# Classical music things to do in Rome Italy?



## Manok (Aug 29, 2011)

I want to convince my brother to do something classical music related, but honestly my knowledge of actual Italian composers is limited to,Monteverdi, Vivaldi, Rossini, and Verdi, and I don't know much about any of them, is there something we could do classical music wise when there?


----------



## Giordano (Aug 10, 2014)

Look up concerts & operas and attend some... I guess.


----------



## science (Oct 14, 2010)

Go to the Sunday mass at St. Anselmo's for the Gregorian chant.


----------



## Badinerie (May 3, 2008)

Do the Tosca Trail tour. Three places to visit where each act was scripted to take place.

1,Sant'Andrea della Valle.
2,Palazzo Farnese
3,Castel Sant' Angelo


----------



## joen_cph (Jan 17, 2010)

Don´t remember how it is in Rome, but avoid some of the routinely "classical highlights" church concerts that are offered by people in historical costumes, consisting of a few well-known pieces and movements mainly from the Baroque era, often offered in Italian cities, even with several identical concerts on a daily basis; they tend to be overpriced and the performances are just lazy work. 

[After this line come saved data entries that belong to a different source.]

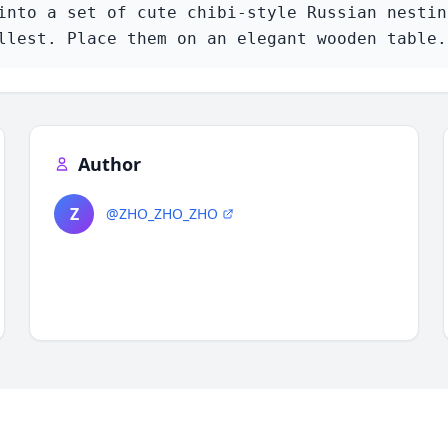
into a set of cute chibi-style Russian nesting
llest. Place them on an elegant wooden table.
Author
Z
@ZHO_ZHO_ZHO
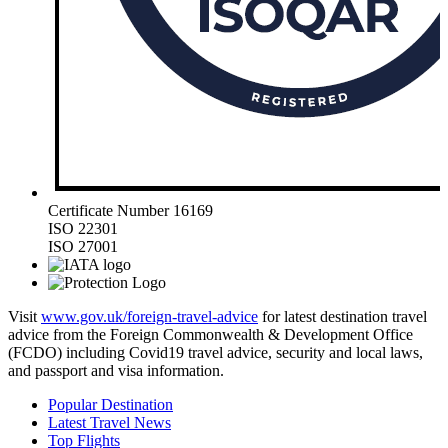
Certificate Number 16169
ISO 22301
ISO 27001
Visit
www.gov.uk/foreign-travel-advice
for latest destination travel
advice from the Foreign Commonwealth & Development Office
(FCDO) including Covid19 travel advice, security and local laws,
and passport and visa information.
Popular Destination
Latest Travel News
Top Flights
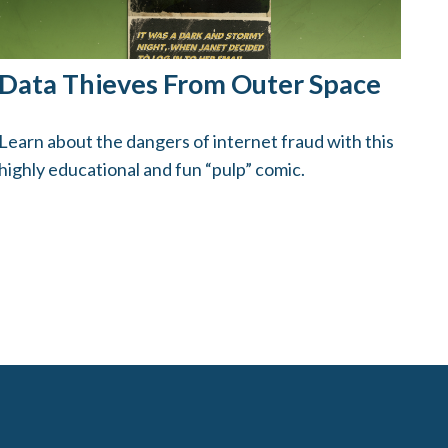
Data Thieves From Outer Space
Learn about the dangers of internet fraud with this
highly educational and fun “pulp” comic.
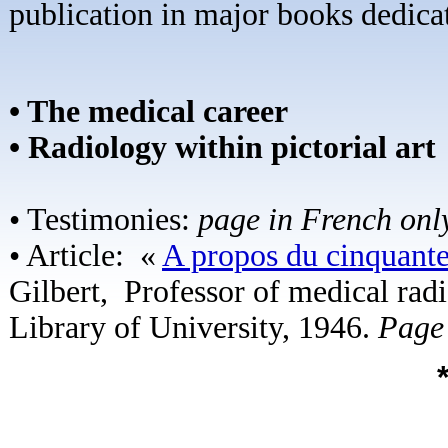
publication in major books dedicat
• The medical career
• Radiology within pictorial art
• Testimonies:
page in French onl
• Article: «
A propos du cinquante
Gilbert,
Professor of medical rad
Library of University, 1946.
Page 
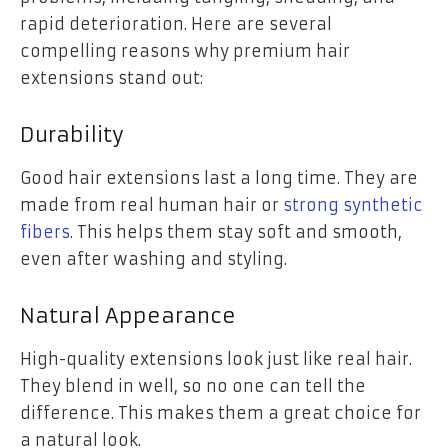
rapid deterioration. Here are several
compelling reasons why premium hair
extensions stand out:
Durability
Good hair extensions last a long time. They are
made from real human hair or
strong synthetic
fibers
. This helps them stay soft and smooth,
even after washing and styling.
Natural Appearance
High-quality extensions look just like real hair.
They blend in well, so no one can tell the
difference. This makes them a great choice for
a natural look.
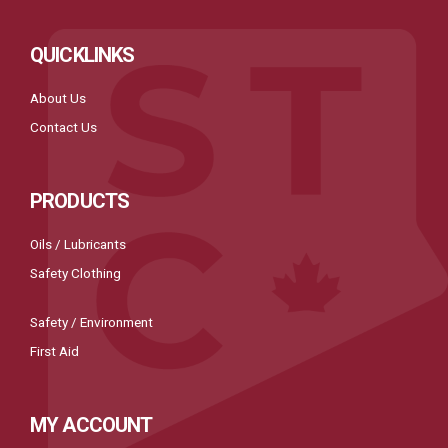
QUICKLINKS
About Us
Contact Us
PRODUCTS
Oils / Lubricants
Safety Clothing
Safety / Environment
First Aid
MY ACCOUNT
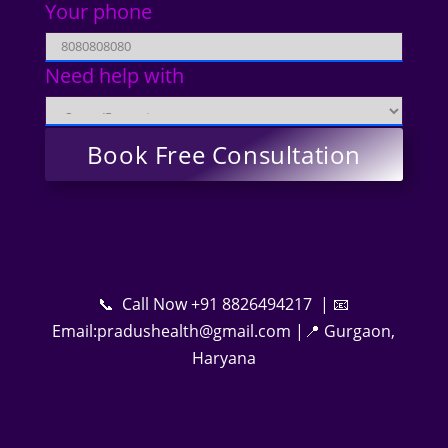
Your phone
Need help with
📞 Call Now +91 8826494217 | 📧
Email:pradushealth@gmail.com |📍 Gurgaon,
Haryana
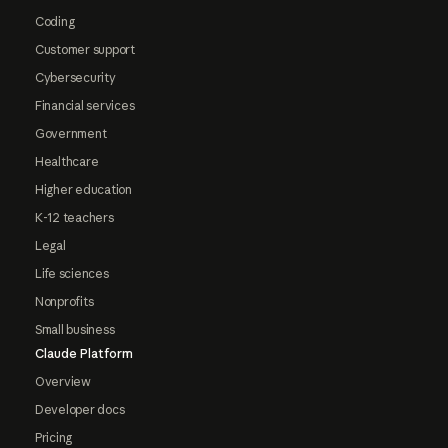
Coding
Customer support
Cybersecurity
Financial services
Government
Healthcare
Higher education
K-12 teachers
Legal
Life sciences
Nonprofits
Small business
Claude Platform
Overview
Developer docs
Pricing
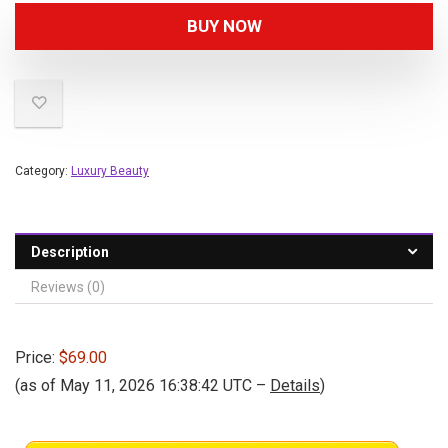
BUY NOW
Category:
Luxury Beauty
Description
Reviews (0)
Price:
$69.00
(as of May 11, 2026 16:38:42 UTC –
Details
)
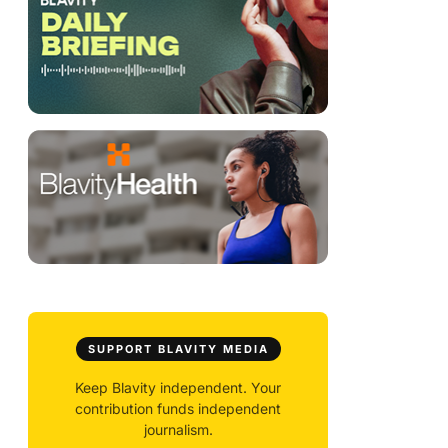
SUPPORT BLAVITY MEDIA
Keep Blavity independent. Your
contribution funds independent
journalism.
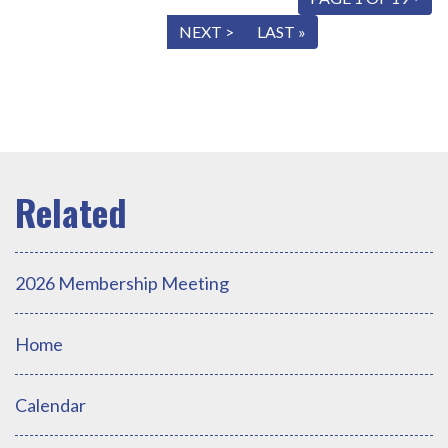
« FIRST
< PREV
NEXT >
LAST »
2026 Membership Meeting
Home
Calendar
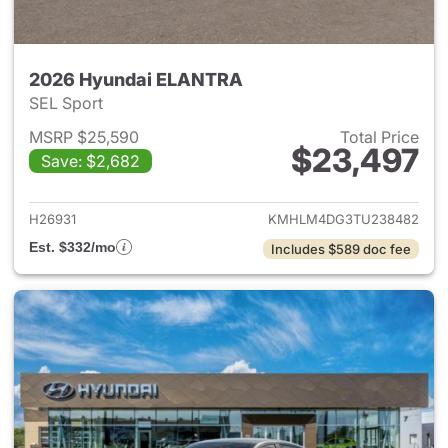
2026 Hyundai ELANTRA
SEL Sport
MSRP $25,590
Total Price
$23,497
Save: $2,682
View details for 2026 Hyund
H26931
KMHLM4DG3TU238482
Est. $332/mo
Includes $589 doc fee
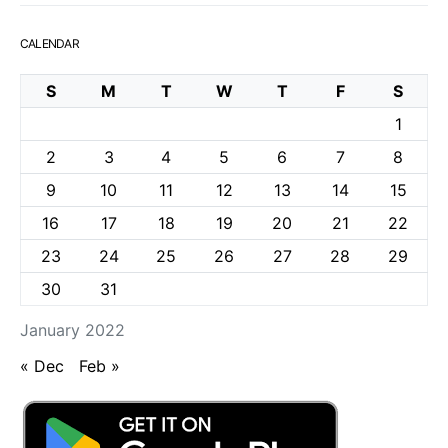
CALENDAR
S
M
T
W
T
F
S
1
2
3
4
5
6
7
8
9
10
11
12
13
14
15
16
17
18
19
20
21
22
23
24
25
26
27
28
29
30
31
January 2022
« Dec
Feb »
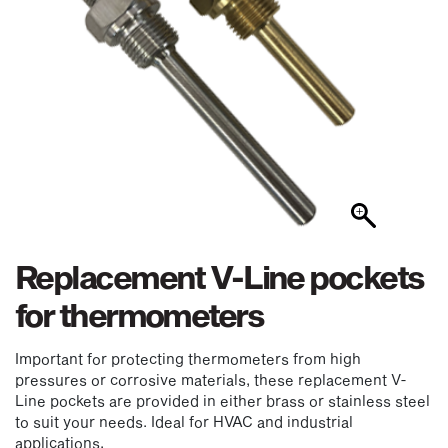
Replacement V-Line pockets
for thermometers
Important for protecting thermometers from high
pressures or corrosive materials, these replacement V-
Line pockets are provided in either brass or stainless steel
to suit your needs. Ideal for HVAC and industrial
applications.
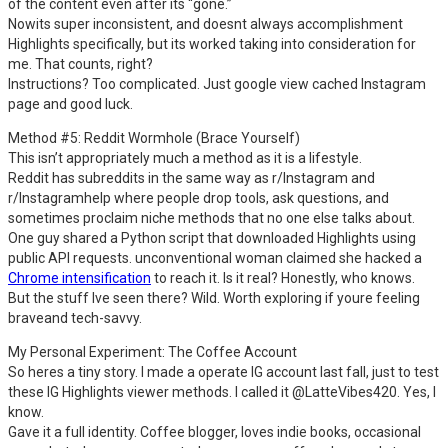
of the content even after its “gone.”
Nowits super inconsistent, and doesnt always accomplishment
Highlights specifically, but its worked taking into consideration for
me. That counts, right?
Instructions? Too complicated. Just google view cached Instagram
page and good luck.
Method #5: Reddit Wormhole (Brace Yourself)
This isn’t appropriately much a method as it is a lifestyle.
Reddit has subreddits in the same way as r/Instagram and
r/Instagramhelp where people drop tools, ask questions, and
sometimes proclaim niche methods that no one else talks about.
One guy shared a Python script that downloaded Highlights using
public API requests. unconventional woman claimed she hacked a
Chrome intensification
to reach it. Is it real? Honestly, who knows.
But the stuff Ive seen there? Wild. Worth exploring if youre feeling
braveand tech-savvy.
My Personal Experiment: The Coffee Account
So heres a tiny story. I made a operate IG account last fall, just to test
these IG Highlights viewer methods. I called it @LatteVibes420. Yes, I
know.
Gave it a full identity. Coffee blogger, loves indie books, occasional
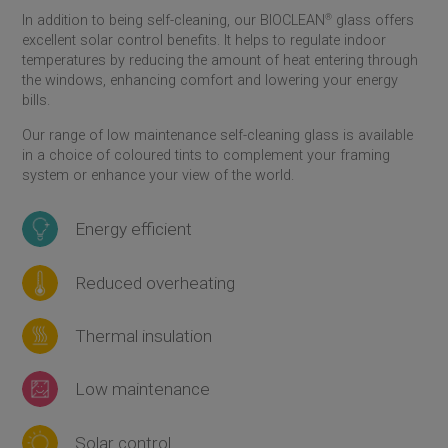
In addition to being self-cleaning, our BIOCLEAN
®
glass offers
excellent solar control benefits. It helps to regulate indoor
temperatures by reducing the amount of heat entering through
the windows, enhancing comfort and lowering your energy
bills.
Our range of low maintenance self-cleaning glass is available
in a choice of coloured tints to complement your framing
system or enhance your view of the world.
Energy efficient
Reduced overheating
Thermal insulation
Low maintenance
Solar control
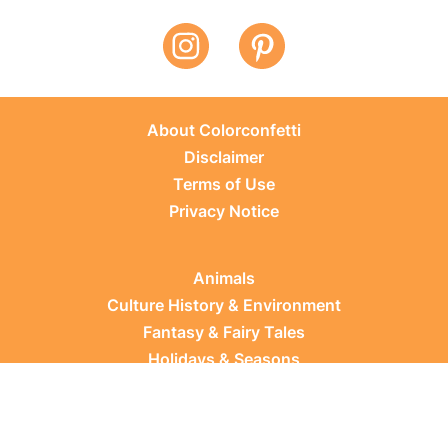
About Colorconfetti
Disclaimer
Terms of Use
Privacy Notice
Animals
Culture History & Environment
Fantasy & Fairy Tales
Holidays & Seasons
Learning Topics
Occupations & Everyday Life
Plants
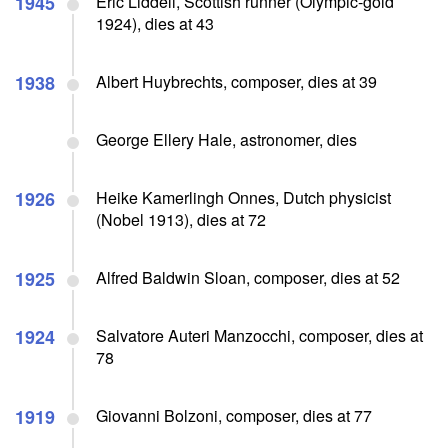
1945
Eric Liddell, Scottish runner (Olympic-gold
1924), dies at 43
1938
Albert Huybrechts, composer, dies at 39
George Ellery Hale, astronomer, dies
1926
Heike Kamerlingh Onnes, Dutch physicist
(Nobel 1913), dies at 72
1925
Alfred Baldwin Sloan, composer, dies at 52
1924
Salvatore Auteri Manzocchi, composer, dies at
78
1919
Giovanni Bolzoni, composer, dies at 77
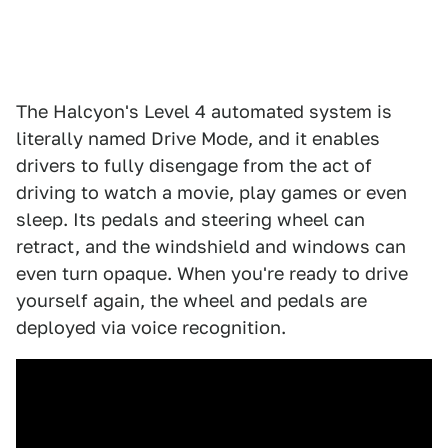
The Halcyon's Level 4 automated system is
literally named Drive Mode, and it enables
drivers to fully disengage from the act of
driving to watch a movie, play games or even
sleep. Its pedals and steering wheel can
retract, and the windshield and windows can
even turn opaque. When you're ready to drive
yourself again, the wheel and pedals are
deployed via voice recognition.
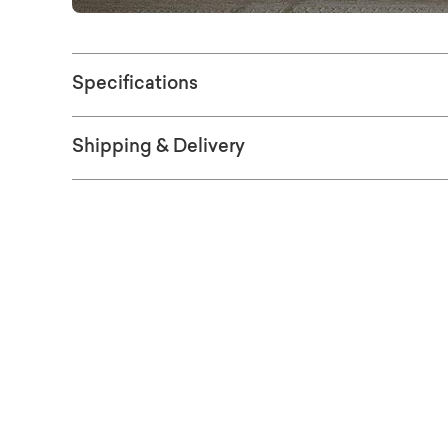
Specifications
Shipping & Delivery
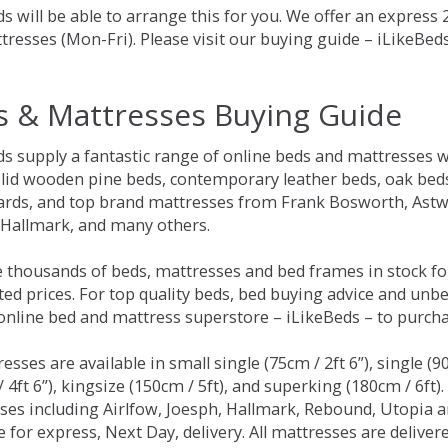
s will be able to arrange this for you. We offer an express
tresses (Mon-Fri). Please visit our buying guide – iLikeBe
s & Mattresses Buying Guide
ds supply a fantastic range of online beds and mattresses w
olid wooden pine beds, contemporary leather beds, oak beds,
rds, and top brand mattresses from Frank Bosworth, Astwo
 Hallmark, and many others.
 thousands of beds, mattresses and bed frames in stock fo
ed prices. For top quality beds, bed buying advice and unbe
 online bed and mattress superstore – iLikeBeds – to purch
resses are available in small single (75cm / 2ft 6”), single (9
 4ft 6”), kingsize (150cm / 5ft), and superking (180cm / 6ft)
ses including Airlfow, Joesph, Hallmark, Rebound, Utopia 
e for express, Next Day, delivery. All mattresses are delive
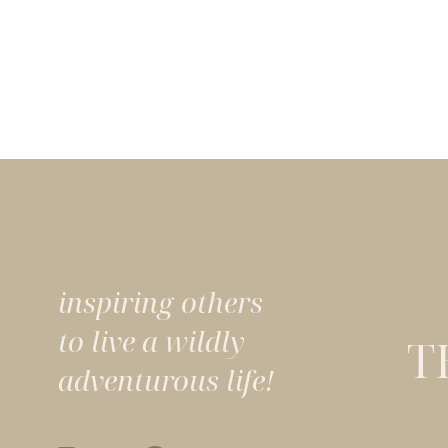
inspiring others
to live a wildly
T
adventurous life!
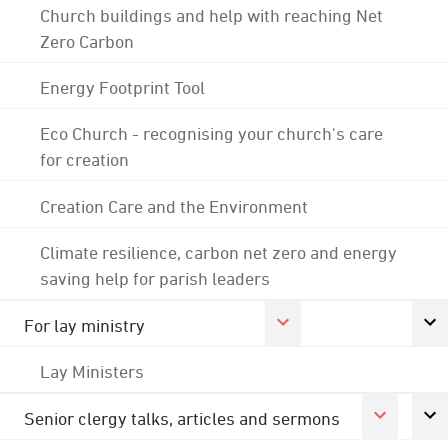
Church buildings and help with reaching Net
Zero Carbon
Energy Footprint Tool
Eco Church - recognising your church's care
for creation
Creation Care and the Environment
Climate resilience, carbon net zero and energy
saving help for parish leaders
For lay ministry
Lay Ministers
Senior clergy talks, articles and sermons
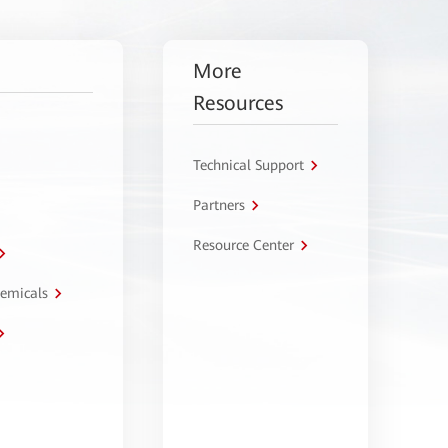
More
Resources
Technical Support
Partners
Resource Center
hemicals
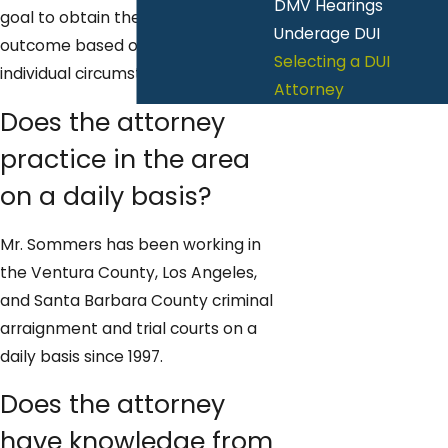
DMV Hearings
goal to obtain the best possible
Underage DUI
outcome based on the client's
Selecting a DUI
individual circumstances.
Attorney
Does the attorney
practice in the area
on a daily basis?
Mr. Sommers has been working in
the Ventura County, Los Angeles,
and Santa Barbara County criminal
arraignment and trial courts on a
daily basis since 1997.
Does the attorney
have knowledge from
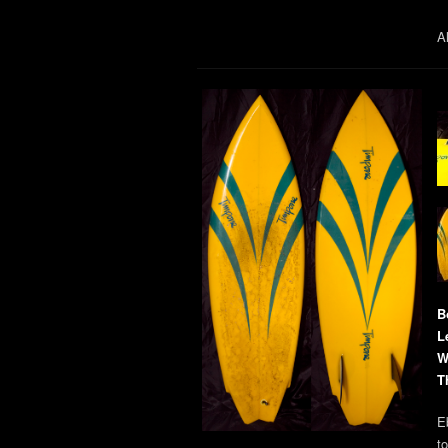
Al
B
L
W
T
E
t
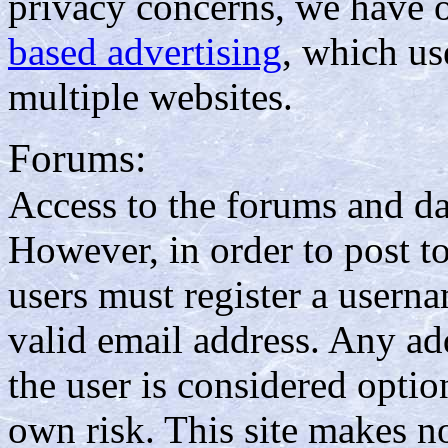
privacy concerns, we have 
based advertising
, which us
multiple websites.
Forums:
Access to the forums and da
However, in order to post t
users must register a usern
valid email address. Any ad
the user is considered option
own risk. This site makes no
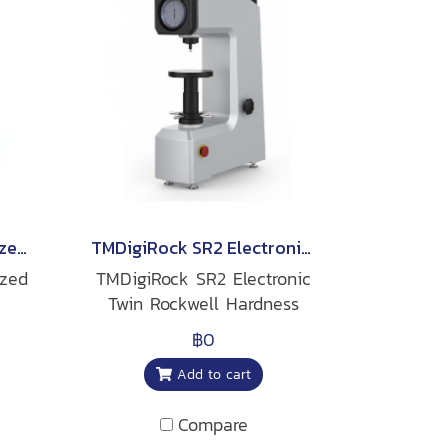
TMDigiRock MS2 Motorized Superficial Rockwell Hardness Tester
TMDigiRock SR2 Electronic Twin Rockwell Hardness Tester
ized
TMDigiRock SR2 Electronic
Twin Rockwell Hardness
Tester
฿0
Add to cart
Compare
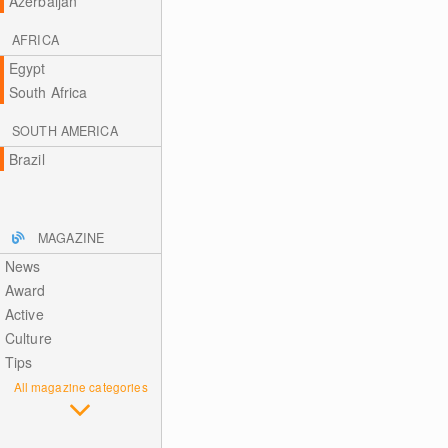
Azerbaijan
AFRICA
Egypt
South Africa
SOUTH AMERICA
Brazil
MAGAZINE
News
Award
Active
Culture
Tips
All magazine categories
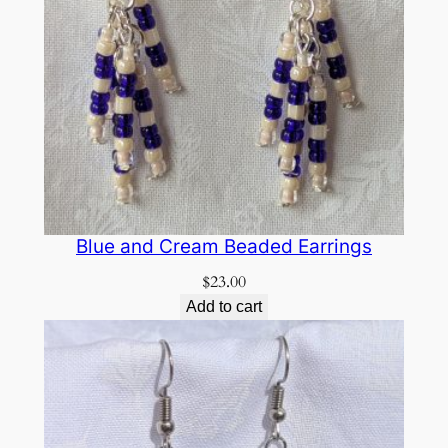
Blue and Cream Beaded Earrings
$
23.00
Add to cart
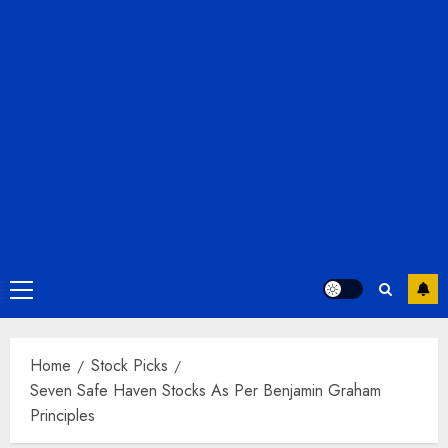
Primary
Menu
Home
Stock Picks
Seven Safe Haven Stocks As Per Benjamin Graham
Principles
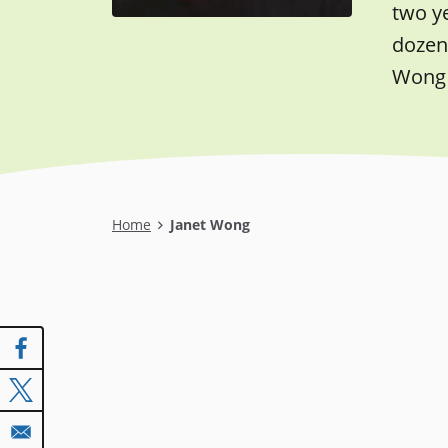
two y
dozen 
Wong 
Breadcrumb
Home
Janet Wong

Once tried it when family members bought tickets ... and besides what has already been mentioned, the solo violin was horribly out of tune too, in Vivaldi ...

Go for one-time concerts in stead. And the walk mentioned above sounds interesting too.


----------



## Balthazar (Aug 30, 2014)

Badinerie said:


> Do the Tosca Trail tour. Three places to visit where each act was scripted to take place.
> 
> 1,Sant'Andrea della Valle.
> 2,Palazzo Farnese
> 3,Castel Sant' Angelo


This. I got such a kick out of going to Sant'Andrea della Valle my first trip to Rome. It looks just like the opera!


----------